What to produce —
Reproduce each of the following records word for word, keeping every line unchanged.

▼

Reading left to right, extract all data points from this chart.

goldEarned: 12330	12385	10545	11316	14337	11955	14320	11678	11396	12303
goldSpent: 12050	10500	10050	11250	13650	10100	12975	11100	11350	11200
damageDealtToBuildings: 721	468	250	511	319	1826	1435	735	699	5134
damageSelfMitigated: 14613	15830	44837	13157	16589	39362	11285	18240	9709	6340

▲

Result below —
Reading left to right, extract all data points from this chart.

goldEarned: 12330	12385	10545	11316	14337	11955	14320	11678	11396	12303
goldSpent: 12050	10500	10050	11250	13650	10100	12975	11100	11350	11200
damageDealtToBuildings: 721	468	250	511	319	1826	1435	735	699	5134
damageSelfMitigated: 14613	15830	44837	13157	16589	39362	11285	18240	9709	6340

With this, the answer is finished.